[Opening Document excerpt section]

Exactly what we were looking for, the pid and a command name that will be easily matchable. Though, this will only work on unix-like computers that utilize procfs. Now lets put a UI in front of it, for this I am going to use docopt.


extern crate docopt;
extern crate walkdir;

use docopt::DocOpt;
use walkdir::WalkDir;

static HELP: &str = "
GET PID a tool for getting a pid for a running process.DocError
Usage:
    getpid <name>
    getpid [--help|-h]
Options:
    name       The name of the executable running
    --help -h  print this message
";
#[derive(Deserialize)]
struct Args {
    arg_name: String,
}

fn main() -> Result<(), Error> {
    // parse the command line arguments
    // and exit with help text if fails
    let args: Args = Docopt::new(HELP)
                .and_then(|d| d.deserialize())
                .unwrap_or_else(|e| e.exit());
    // if the arg is an empty string
    // show the help text and exit
    if args.arg_name == String::new() {
        println!("{}", HELP);
        ::std::process::exit(0);
    }
    // get the processes and keep only those
    // with a matching name
    let matches = get_processes().filter(|p| p.1 == args.arg_name);
    if matches.len() < 1 {
        // if no matches were found
        // print this message to stderr
        eprintln!("No process found")
    } else if matches.len() > 1 {
        // if more than one match was found
        // print this message to stderr
        eprintln!("More than one process with that name");
    } else {
        println!("{}", matches[0].0)
    }
}

The one thing I will note here is that it is important we are logging to stderr for failures with eprintln!, since I am going to be assigning the stdout value to a variable in a bash script, I only want to print to stdout on success. With that, let's test it out, a good test would be to just pass the name of the program to itself.

[Closing Document excerpt section]
[Opening Entries supplied section]

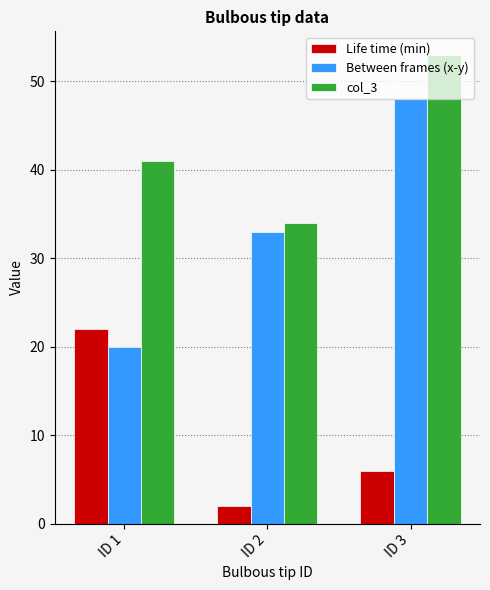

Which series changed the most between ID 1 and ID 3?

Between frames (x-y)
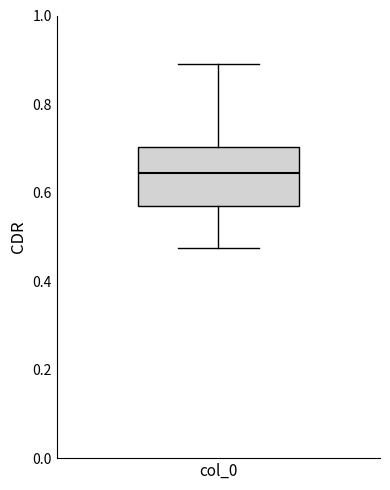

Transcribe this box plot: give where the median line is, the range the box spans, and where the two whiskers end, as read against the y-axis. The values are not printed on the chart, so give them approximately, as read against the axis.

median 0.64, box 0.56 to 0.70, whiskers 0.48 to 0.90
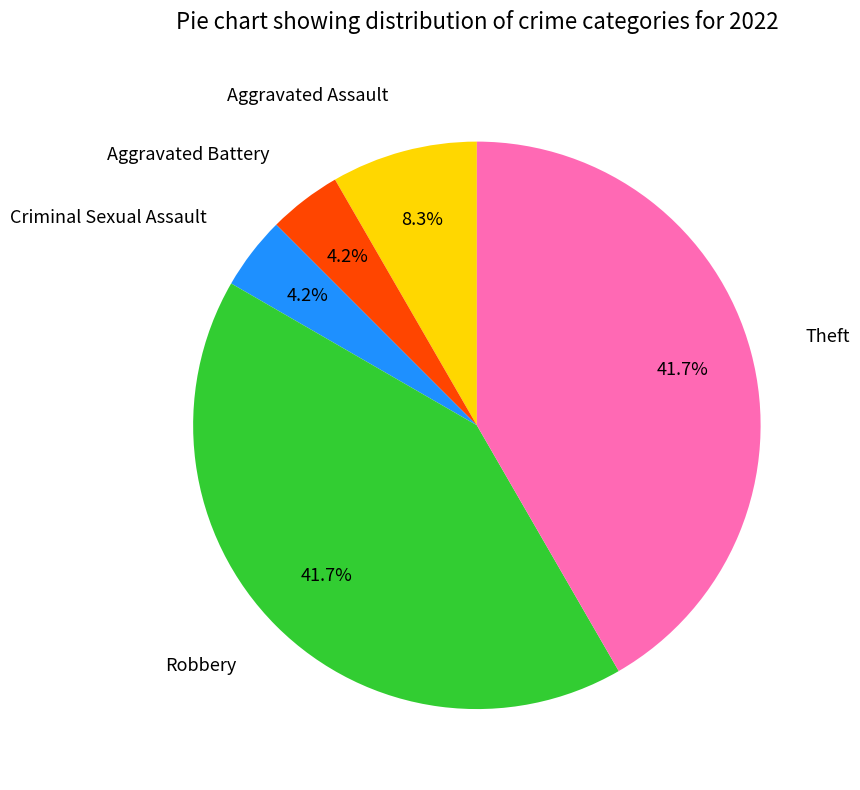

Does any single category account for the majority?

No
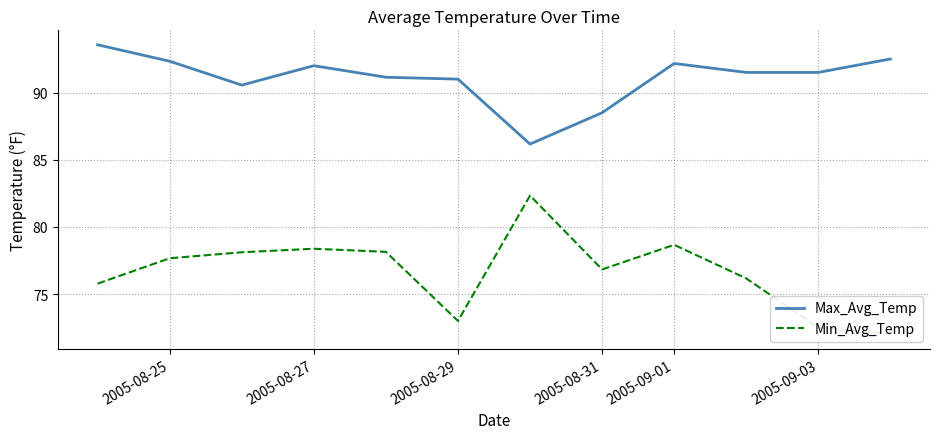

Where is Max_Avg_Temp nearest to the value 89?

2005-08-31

[Closing Entries supplied section]

* Questions on the material
[a] In the PID-lookup excerpt, which crate does the author choose for putting a UI in front of the tool?
[b] Echo the stretch of the PID-lookup excerpt from "The one thing" through "program to itself.".
[c] List every code comment inside the main function of the PID-lookup excerpt, giving each two-line comment as a single line.
The records play no part in this work.

* Responses to the exercise
[a] docopt

[b]
The one thing I will note here is that it is important we are logging to stderr for failures with eprintln!, since I am going to be assigning the stdout value to a variable in a bash script, I only want to print to stdout on success. With that, let's test it out, a good test would be to just pass the name of the program to itself.

[c]
- parse the command line arguments and exit with help text if fails
- if the arg is an empty string show the help text and exit
- get the processes and keep only those with a matching name
- if no matches were found print this message to stderr
- if more than one match was found print this message to stderr